**EXERCISE MATERIAL**
------------------------------------------------------------------------

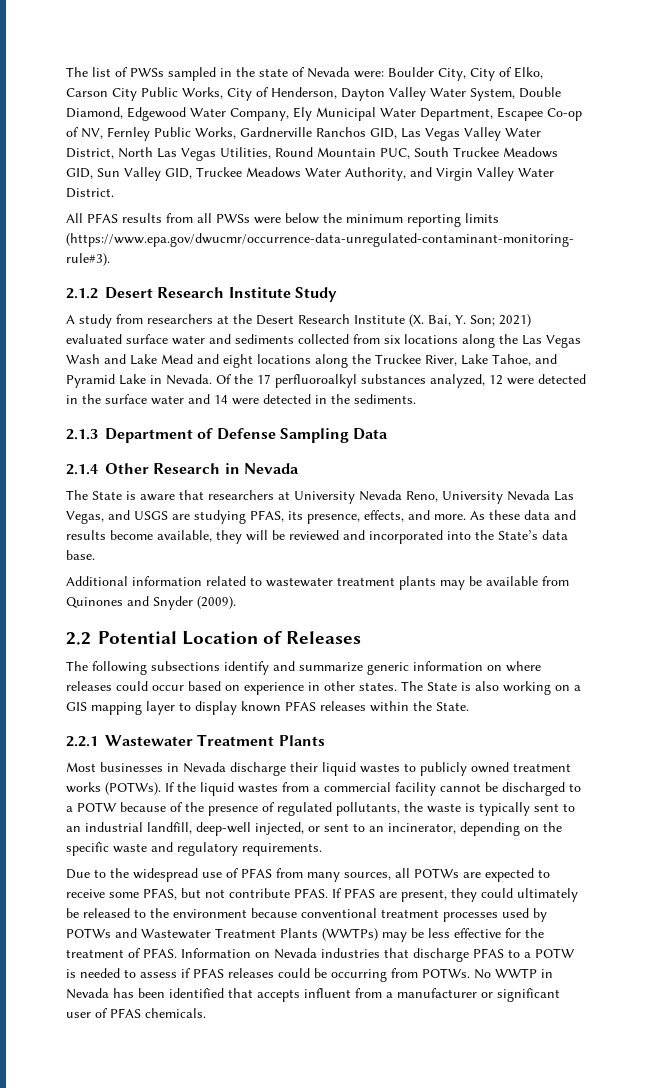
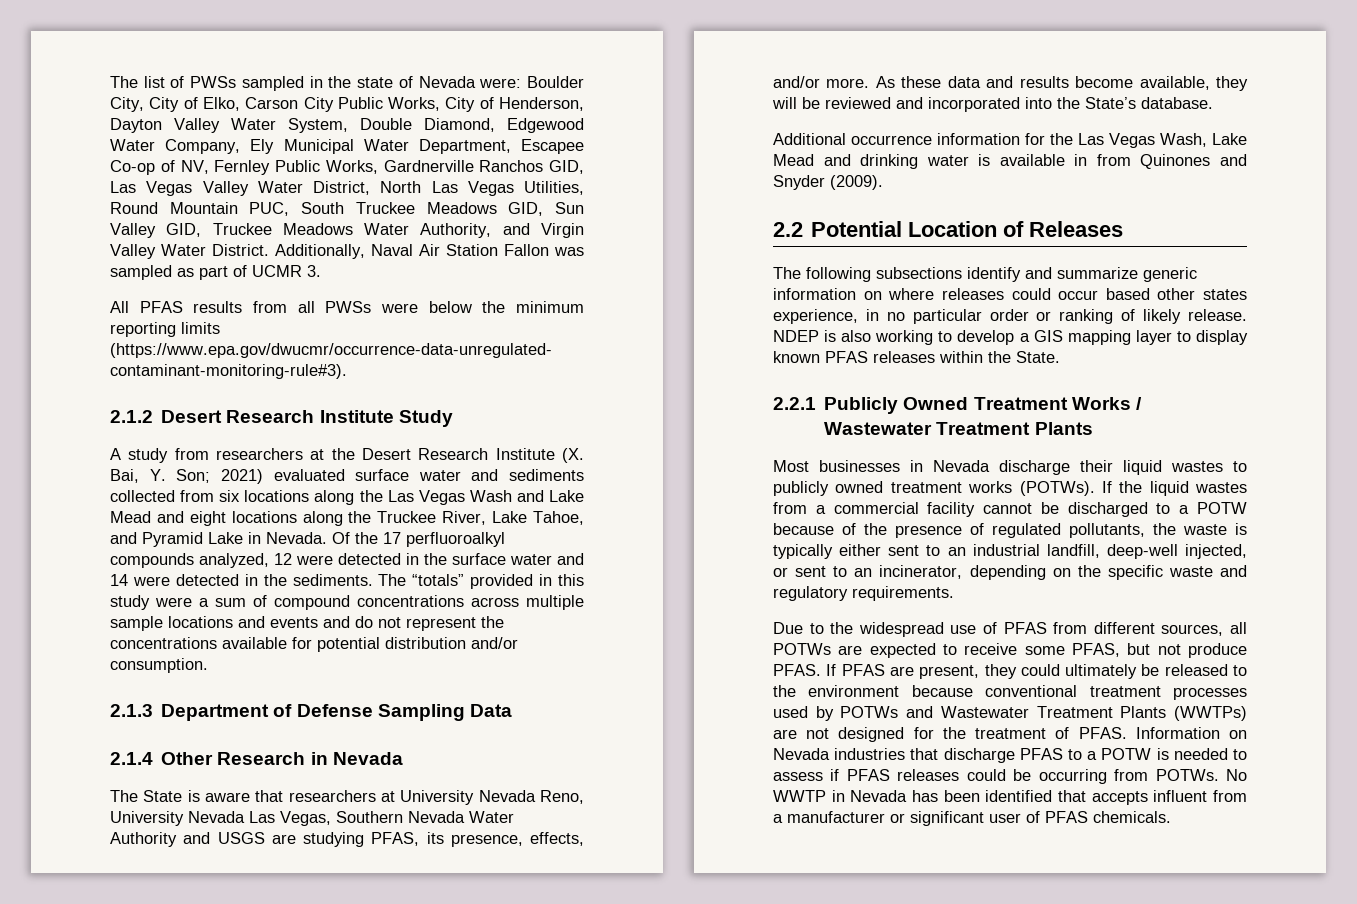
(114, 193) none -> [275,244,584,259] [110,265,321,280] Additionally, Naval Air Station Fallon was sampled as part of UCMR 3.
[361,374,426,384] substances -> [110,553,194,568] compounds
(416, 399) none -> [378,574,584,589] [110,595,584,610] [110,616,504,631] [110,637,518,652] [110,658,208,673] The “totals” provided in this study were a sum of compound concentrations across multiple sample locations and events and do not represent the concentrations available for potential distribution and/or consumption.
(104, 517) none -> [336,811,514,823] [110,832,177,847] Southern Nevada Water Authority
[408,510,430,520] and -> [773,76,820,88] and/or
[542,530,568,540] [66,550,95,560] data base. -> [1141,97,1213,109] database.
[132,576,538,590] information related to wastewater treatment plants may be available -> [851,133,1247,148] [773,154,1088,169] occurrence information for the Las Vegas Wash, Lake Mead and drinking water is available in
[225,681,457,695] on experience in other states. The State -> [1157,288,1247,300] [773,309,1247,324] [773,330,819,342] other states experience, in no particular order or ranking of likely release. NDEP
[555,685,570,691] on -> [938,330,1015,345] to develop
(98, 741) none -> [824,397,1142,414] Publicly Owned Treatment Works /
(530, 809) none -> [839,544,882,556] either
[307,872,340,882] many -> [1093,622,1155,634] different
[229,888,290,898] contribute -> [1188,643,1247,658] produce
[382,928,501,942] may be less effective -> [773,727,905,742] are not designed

------------------------------------------------------------------------

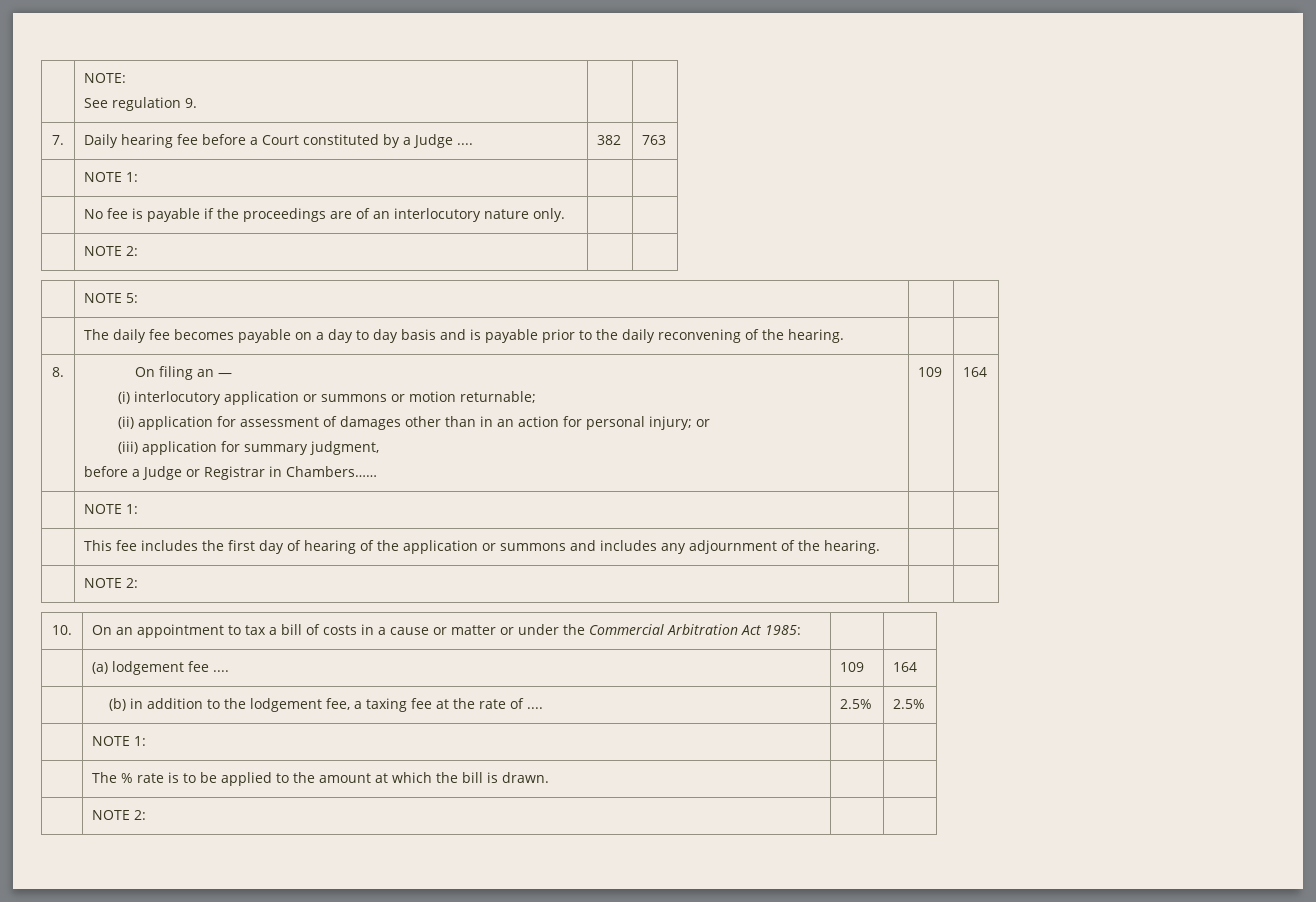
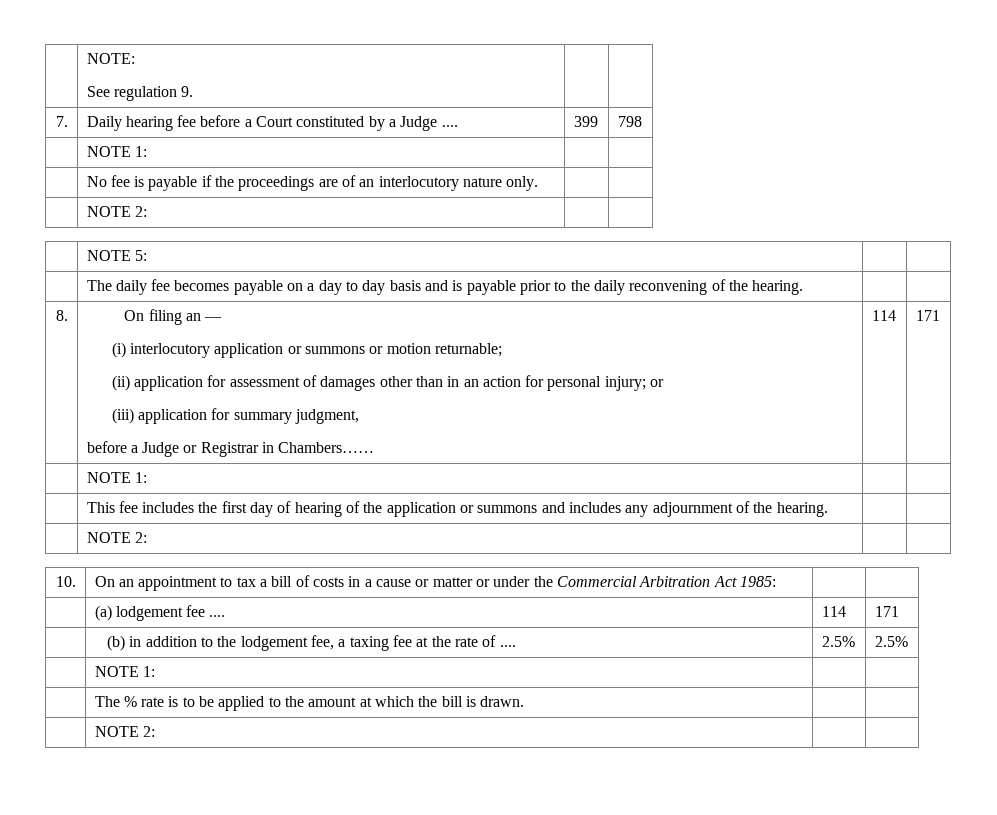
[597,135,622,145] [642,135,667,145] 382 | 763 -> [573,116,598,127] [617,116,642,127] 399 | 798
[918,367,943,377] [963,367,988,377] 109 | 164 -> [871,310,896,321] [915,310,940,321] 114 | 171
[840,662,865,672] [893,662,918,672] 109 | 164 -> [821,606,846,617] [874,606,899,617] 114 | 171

------------------------------------------------------------------------

**ACTIVITY**
Go through the records above and copy every line with the word "none".

**THE ANSWER**
(114, 193) none -> [275,244,584,259] [110,265,321,280] Additionally, Naval Air Station Fallon was sampled as part of UCMR 3.
(416, 399) none -> [378,574,584,589] [110,595,584,610] [110,616,504,631] [110,637,518,652] [110,658,208,673] The “totals” provided in this study were a sum of compound concentrations across multiple sample locations and events and do not represent the concentrations available for potential distribution and/or consumption.
(104, 517) none -> [336,811,514,823] [110,832,177,847] Southern Nevada Water Authority
(98, 741) none -> [824,397,1142,414] Publicly Owned Treatment Works /
(530, 809) none -> [839,544,882,556] either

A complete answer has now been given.